_MATERIAL SHOWN_.

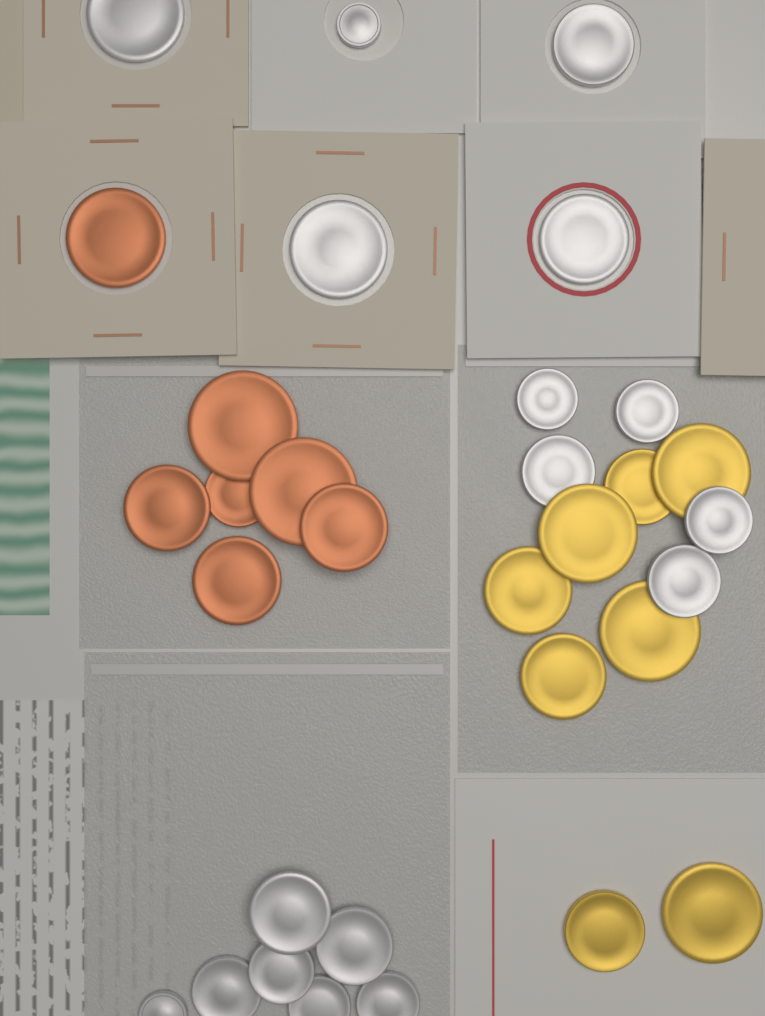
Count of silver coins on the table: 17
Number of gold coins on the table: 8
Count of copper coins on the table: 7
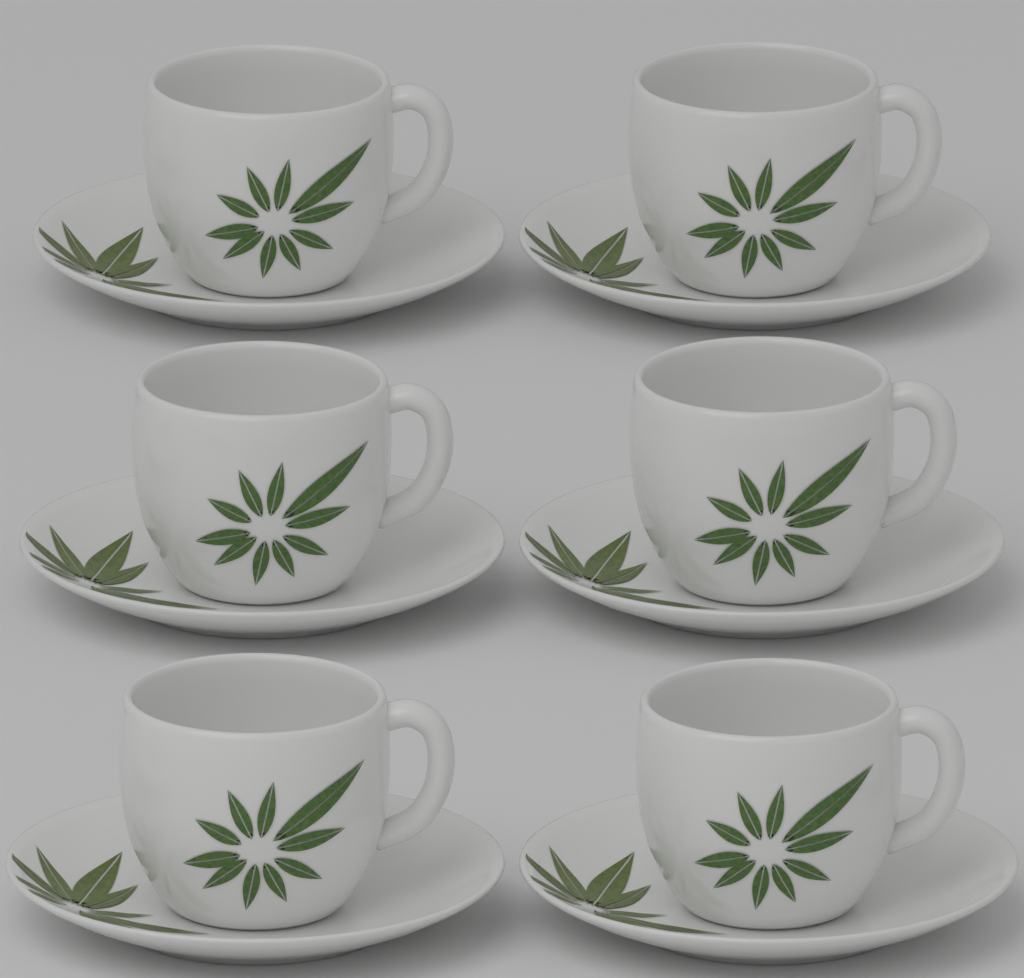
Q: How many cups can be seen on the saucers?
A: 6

---

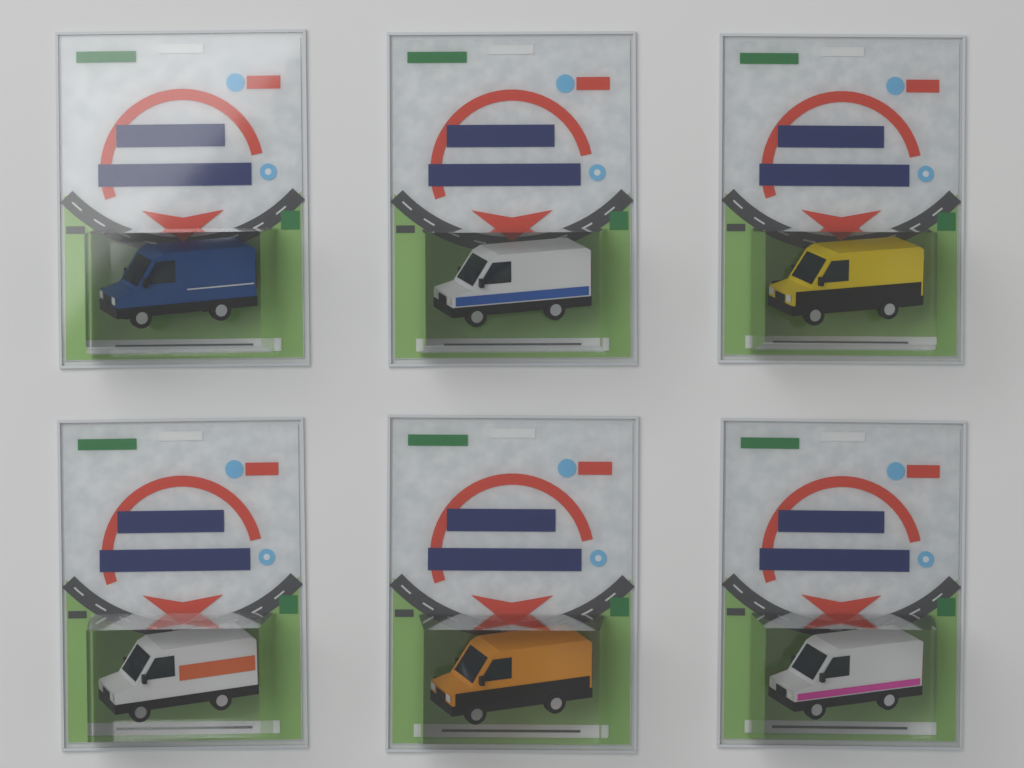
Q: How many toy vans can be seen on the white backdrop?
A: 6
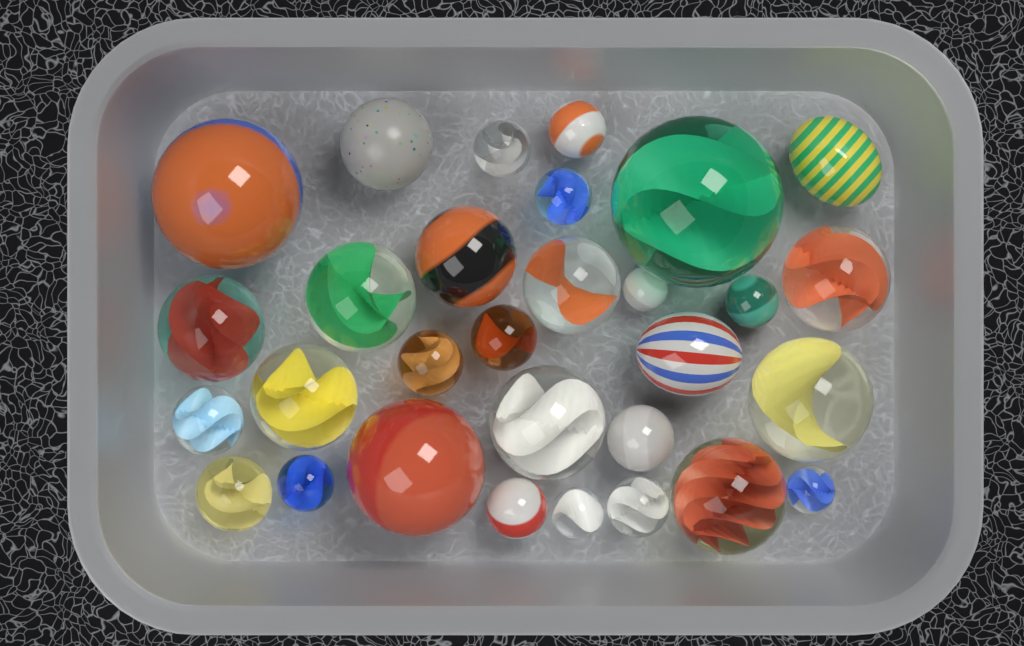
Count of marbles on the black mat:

---

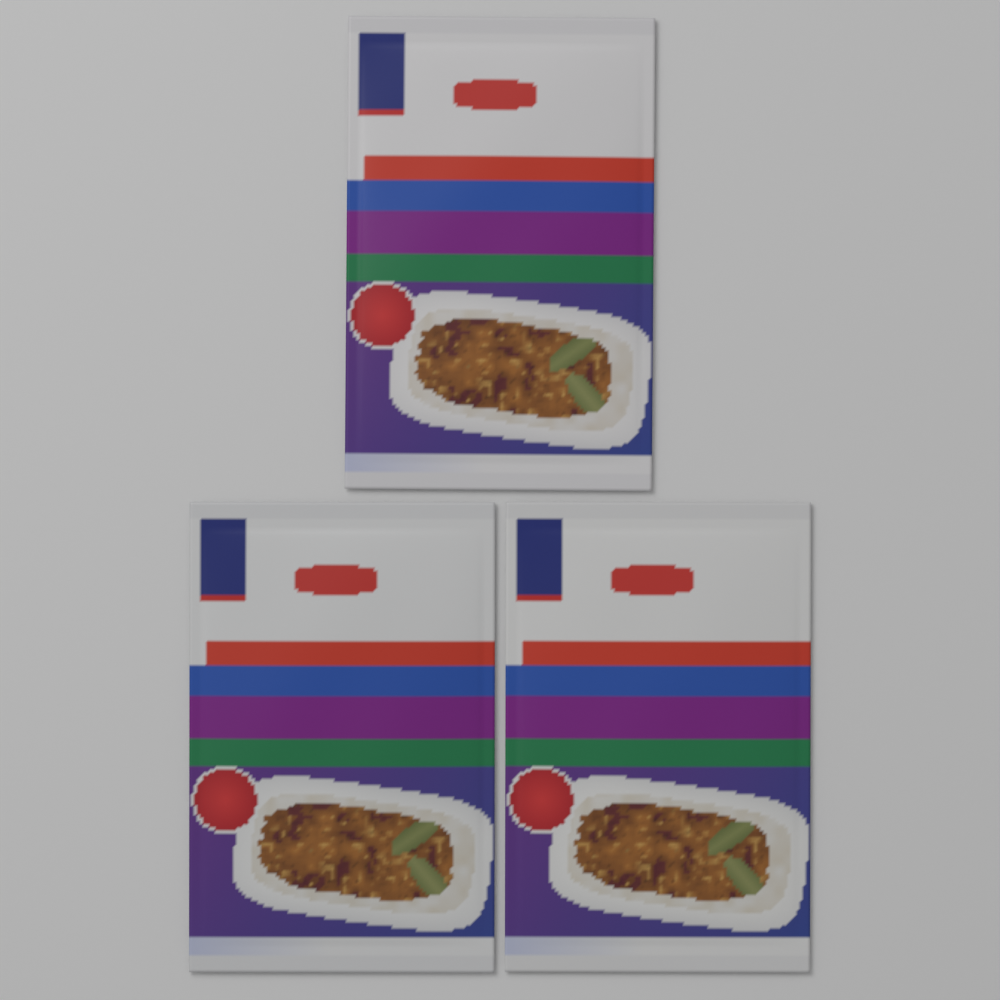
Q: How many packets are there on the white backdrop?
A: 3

_SHORT TASK_. Extract every line of the items above that contains the word "backdrop", and copy each one unchanged.

_EXPECTED OUTPUT_.
Q: How many toy vans can be seen on the white backdrop?
Q: How many packets are there on the white backdrop?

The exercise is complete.